Stored data entries:
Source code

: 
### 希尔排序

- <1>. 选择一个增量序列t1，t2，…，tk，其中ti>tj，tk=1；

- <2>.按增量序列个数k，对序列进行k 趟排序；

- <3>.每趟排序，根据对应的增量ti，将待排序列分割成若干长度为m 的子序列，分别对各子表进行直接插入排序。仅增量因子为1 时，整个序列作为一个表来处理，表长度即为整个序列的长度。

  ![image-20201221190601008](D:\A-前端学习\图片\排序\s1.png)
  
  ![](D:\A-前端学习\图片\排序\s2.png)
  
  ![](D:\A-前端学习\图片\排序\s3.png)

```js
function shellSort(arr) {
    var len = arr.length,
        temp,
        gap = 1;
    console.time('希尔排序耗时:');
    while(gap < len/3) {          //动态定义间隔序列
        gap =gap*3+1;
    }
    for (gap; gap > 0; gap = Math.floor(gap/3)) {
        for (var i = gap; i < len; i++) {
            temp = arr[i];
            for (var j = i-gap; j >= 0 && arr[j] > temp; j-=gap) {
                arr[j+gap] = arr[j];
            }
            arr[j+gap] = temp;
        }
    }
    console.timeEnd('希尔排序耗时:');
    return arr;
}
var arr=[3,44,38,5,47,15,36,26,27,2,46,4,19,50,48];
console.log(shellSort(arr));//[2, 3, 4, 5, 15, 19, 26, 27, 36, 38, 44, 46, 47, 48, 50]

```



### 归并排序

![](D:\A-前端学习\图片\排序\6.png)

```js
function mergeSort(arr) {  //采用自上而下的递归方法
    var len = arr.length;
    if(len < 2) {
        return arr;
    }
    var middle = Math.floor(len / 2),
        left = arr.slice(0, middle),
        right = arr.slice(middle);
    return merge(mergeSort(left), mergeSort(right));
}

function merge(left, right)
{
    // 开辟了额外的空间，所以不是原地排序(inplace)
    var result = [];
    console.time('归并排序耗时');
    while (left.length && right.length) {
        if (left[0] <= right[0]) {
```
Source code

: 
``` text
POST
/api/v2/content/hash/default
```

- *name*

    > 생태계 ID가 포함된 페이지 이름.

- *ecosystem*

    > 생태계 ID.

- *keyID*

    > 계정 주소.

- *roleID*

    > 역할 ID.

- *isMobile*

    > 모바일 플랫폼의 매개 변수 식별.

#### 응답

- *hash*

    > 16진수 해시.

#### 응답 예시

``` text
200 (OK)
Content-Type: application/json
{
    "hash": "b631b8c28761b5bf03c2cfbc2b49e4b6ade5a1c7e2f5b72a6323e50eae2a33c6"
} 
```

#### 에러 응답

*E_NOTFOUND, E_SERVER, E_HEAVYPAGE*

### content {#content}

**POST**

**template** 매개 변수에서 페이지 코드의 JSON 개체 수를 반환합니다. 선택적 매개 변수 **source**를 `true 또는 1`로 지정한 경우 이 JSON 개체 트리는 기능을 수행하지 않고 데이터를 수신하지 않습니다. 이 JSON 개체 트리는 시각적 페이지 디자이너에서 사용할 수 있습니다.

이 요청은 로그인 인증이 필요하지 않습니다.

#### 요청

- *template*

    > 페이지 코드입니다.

Task objective
Could you find each line in the entries that contains the string "slice" and copy it?

Exercise result
        left = arr.slice(0, middle),
        right = arr.slice(middle);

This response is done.